• [摘录]:
+++

课程名称:3.7.1 运维中的关键监控
学习时长:40min
课程收获:运维过程中需要关注的性能相关的监控指标
课程内容:
-
系统信息
-
Grafana Overview
-
CPU usage
-
80%,CPU可能成为系统瓶颈
-
-
CPU load
- 应小于核数,否则可能成为系统瓶颈
-
Memory
- TiKV:usage < 60%
- TiDB:20% free
-
网络
- 不应超过网卡的带宽
-
IO Util
- 若>80%,可能成为系统瓶颈
-
-
TiDB
-
Query
-
时长:99%时延应小于100ms(OLTP)
-
慢查询:不应有太多慢查询
-
Ideal CPS(Command Per Second):默认不可见参数,通过编辑grafana变为可见
- 该指标可以看出延迟是在TiDB端还是在客户端
-
-
Server
-
Get token duration:最好小于1ms,若高,说明token-limit(默认1000)配置不合理
- 确认token-limit数量大于连接数
- 获取token,是为了对连接限流
-
-
Executor
- Parse duration:最好<10ms
- Compile duration:最好小于30ms
-
PD Client
- PD TSO .99 Wait Duration:最好小于5ms
-
Errors
-
KV Errors
- Lock Resolve OPS:对于 expired和not-expired最好小于500,否则说明冲突较多
- KV Backoff OPS:对于txnLockFast和txnLock,最好小于500
-
-
-
TiKV
-
Cluster
- Region:最好<50K ,否则可能需要region merge和hibernate region
-
gRPC
- .99 gRPC message duration:越低越好,最好小于100ms(除了复杂的协处理器请求)

+++

• [你的任务]:
这份运维关键监控的课程笔记中,PD TSO .99 Wait Duration 最好小于多少?

+++

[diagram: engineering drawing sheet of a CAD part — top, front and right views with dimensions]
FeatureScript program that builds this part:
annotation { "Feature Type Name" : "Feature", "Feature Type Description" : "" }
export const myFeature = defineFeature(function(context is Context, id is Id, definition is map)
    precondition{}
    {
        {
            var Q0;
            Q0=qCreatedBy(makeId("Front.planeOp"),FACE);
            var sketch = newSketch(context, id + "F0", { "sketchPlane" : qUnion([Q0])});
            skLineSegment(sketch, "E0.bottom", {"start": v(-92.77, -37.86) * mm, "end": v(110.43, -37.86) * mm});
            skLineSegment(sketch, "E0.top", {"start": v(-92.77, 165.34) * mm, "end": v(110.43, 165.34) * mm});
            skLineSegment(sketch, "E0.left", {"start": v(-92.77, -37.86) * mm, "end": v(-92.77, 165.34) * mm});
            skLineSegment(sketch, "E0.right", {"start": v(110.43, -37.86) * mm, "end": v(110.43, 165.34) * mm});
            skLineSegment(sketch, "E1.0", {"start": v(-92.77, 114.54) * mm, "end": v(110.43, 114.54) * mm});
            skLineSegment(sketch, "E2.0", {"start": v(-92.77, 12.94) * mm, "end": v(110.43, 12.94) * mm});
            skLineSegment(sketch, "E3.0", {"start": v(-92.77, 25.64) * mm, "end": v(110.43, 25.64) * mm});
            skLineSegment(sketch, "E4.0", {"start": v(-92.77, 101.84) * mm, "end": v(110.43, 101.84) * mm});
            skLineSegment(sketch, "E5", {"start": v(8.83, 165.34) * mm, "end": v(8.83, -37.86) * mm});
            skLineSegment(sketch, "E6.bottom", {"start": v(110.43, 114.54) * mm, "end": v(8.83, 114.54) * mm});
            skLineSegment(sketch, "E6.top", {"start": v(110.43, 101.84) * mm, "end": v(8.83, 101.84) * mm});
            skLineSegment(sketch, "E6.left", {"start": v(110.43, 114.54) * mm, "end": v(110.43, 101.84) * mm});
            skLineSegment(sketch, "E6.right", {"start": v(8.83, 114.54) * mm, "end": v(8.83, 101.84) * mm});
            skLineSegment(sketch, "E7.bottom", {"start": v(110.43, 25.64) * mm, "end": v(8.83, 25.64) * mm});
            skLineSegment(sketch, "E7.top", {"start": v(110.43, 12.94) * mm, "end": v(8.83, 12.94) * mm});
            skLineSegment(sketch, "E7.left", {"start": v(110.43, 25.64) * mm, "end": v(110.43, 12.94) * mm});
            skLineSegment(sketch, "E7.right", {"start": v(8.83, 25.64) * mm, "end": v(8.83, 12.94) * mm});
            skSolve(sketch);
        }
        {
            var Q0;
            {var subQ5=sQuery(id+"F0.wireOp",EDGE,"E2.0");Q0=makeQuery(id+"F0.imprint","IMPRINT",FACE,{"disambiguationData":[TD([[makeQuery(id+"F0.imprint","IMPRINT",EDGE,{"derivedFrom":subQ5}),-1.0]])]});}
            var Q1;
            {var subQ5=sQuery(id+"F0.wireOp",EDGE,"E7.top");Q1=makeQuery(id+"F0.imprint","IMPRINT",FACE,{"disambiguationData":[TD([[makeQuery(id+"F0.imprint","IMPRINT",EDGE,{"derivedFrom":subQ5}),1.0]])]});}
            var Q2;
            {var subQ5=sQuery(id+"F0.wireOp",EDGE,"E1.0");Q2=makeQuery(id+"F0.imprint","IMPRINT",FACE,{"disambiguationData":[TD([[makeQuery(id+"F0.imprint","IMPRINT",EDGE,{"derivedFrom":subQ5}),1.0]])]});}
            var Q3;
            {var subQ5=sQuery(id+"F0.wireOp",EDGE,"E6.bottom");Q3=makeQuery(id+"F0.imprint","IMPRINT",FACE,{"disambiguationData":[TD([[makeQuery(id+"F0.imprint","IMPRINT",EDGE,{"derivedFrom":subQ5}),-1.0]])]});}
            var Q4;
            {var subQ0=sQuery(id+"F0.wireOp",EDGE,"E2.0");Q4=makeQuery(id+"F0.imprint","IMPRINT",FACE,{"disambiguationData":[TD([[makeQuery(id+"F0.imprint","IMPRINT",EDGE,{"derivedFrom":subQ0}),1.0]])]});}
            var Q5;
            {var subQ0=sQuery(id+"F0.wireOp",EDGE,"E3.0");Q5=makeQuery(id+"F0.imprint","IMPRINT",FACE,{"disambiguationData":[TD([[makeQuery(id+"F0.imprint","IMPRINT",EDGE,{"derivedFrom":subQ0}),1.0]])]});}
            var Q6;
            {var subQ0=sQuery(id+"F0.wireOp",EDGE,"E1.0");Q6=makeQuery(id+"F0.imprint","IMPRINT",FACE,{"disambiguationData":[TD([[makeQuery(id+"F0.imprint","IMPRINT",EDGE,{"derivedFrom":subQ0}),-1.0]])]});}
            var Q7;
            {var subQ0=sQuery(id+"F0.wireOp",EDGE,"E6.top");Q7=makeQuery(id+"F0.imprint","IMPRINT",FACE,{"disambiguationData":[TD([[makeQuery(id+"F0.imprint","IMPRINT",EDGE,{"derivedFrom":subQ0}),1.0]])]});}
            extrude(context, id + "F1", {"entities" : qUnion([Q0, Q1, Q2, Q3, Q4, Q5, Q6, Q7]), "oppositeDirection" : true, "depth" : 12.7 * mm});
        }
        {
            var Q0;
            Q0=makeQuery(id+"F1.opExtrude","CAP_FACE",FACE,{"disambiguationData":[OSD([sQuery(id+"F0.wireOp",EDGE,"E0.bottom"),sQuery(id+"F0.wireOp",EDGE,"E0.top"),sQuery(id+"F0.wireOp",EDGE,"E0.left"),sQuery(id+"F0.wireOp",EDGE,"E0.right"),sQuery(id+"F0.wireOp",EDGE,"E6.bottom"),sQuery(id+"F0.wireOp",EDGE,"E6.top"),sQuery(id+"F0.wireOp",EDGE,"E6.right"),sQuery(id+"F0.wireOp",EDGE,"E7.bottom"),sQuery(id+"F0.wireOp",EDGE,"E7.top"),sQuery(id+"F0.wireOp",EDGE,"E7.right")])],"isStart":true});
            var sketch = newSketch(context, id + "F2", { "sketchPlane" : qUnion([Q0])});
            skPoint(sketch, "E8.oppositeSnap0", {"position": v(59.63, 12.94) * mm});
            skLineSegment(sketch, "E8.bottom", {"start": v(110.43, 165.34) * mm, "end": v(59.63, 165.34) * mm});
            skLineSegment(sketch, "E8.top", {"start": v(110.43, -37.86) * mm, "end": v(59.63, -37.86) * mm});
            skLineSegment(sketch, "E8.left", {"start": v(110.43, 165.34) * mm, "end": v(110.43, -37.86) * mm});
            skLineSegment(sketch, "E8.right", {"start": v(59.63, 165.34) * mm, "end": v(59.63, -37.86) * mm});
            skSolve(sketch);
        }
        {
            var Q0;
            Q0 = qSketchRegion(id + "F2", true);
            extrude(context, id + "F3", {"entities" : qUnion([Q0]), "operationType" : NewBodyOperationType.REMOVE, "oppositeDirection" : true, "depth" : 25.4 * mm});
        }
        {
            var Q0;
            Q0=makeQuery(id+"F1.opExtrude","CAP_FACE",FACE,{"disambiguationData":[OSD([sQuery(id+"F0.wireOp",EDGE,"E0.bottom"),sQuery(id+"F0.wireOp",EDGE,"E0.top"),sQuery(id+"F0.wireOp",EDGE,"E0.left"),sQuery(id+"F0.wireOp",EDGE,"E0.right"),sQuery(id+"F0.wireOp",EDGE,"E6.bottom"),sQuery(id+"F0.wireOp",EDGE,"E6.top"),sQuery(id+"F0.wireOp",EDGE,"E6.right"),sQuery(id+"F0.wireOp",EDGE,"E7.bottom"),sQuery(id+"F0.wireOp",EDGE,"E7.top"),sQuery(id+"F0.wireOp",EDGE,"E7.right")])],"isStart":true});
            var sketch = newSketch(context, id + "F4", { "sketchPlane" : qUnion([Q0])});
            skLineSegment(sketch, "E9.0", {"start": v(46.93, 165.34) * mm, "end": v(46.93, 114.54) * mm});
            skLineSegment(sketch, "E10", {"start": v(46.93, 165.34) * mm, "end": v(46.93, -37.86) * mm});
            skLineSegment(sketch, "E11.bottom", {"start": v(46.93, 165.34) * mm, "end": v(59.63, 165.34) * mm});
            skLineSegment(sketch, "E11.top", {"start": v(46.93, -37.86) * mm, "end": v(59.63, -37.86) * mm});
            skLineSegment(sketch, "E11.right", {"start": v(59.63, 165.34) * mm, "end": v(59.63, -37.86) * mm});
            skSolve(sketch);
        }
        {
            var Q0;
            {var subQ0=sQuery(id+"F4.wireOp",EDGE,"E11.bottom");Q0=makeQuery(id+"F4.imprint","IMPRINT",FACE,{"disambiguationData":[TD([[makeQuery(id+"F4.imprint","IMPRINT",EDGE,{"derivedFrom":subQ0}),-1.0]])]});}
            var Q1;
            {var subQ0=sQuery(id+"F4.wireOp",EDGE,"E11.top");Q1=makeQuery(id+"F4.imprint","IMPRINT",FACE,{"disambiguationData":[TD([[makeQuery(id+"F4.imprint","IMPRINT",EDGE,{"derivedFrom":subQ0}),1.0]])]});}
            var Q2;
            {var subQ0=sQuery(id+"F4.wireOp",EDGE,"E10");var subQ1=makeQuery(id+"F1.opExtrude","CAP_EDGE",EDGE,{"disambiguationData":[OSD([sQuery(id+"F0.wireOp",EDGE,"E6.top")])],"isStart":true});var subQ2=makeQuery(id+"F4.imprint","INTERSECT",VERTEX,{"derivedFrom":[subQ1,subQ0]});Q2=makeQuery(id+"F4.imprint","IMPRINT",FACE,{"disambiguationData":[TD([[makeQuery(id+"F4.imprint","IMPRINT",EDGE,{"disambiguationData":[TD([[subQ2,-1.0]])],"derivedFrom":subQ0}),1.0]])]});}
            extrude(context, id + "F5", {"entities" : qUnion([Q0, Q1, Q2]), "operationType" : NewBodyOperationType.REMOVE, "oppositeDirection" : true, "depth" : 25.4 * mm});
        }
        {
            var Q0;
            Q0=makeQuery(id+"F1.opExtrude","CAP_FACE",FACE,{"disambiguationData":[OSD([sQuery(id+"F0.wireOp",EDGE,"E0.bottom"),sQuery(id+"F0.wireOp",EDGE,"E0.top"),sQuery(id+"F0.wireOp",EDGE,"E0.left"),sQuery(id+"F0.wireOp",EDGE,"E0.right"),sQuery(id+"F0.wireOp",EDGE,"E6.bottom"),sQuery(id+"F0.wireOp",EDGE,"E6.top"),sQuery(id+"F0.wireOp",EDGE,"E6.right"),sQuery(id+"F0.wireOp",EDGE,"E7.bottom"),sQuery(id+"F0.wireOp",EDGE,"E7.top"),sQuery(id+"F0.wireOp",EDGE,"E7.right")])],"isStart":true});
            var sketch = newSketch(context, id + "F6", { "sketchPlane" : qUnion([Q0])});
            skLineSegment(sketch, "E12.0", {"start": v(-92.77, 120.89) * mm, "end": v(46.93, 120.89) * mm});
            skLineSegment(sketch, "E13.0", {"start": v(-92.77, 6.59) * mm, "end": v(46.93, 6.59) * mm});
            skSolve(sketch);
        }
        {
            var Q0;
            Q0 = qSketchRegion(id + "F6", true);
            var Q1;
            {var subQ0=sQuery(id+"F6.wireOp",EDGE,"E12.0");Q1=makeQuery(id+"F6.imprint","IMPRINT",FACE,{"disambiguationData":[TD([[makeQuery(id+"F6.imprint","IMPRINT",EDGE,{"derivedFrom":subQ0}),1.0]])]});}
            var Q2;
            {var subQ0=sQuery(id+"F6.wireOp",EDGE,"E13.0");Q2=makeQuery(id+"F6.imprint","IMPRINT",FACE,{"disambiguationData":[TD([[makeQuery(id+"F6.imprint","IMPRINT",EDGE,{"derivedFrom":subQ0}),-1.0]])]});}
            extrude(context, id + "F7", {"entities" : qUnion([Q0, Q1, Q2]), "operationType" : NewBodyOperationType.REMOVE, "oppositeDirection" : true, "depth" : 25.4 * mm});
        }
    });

+++

• [任务结果]:
最好小于5ms。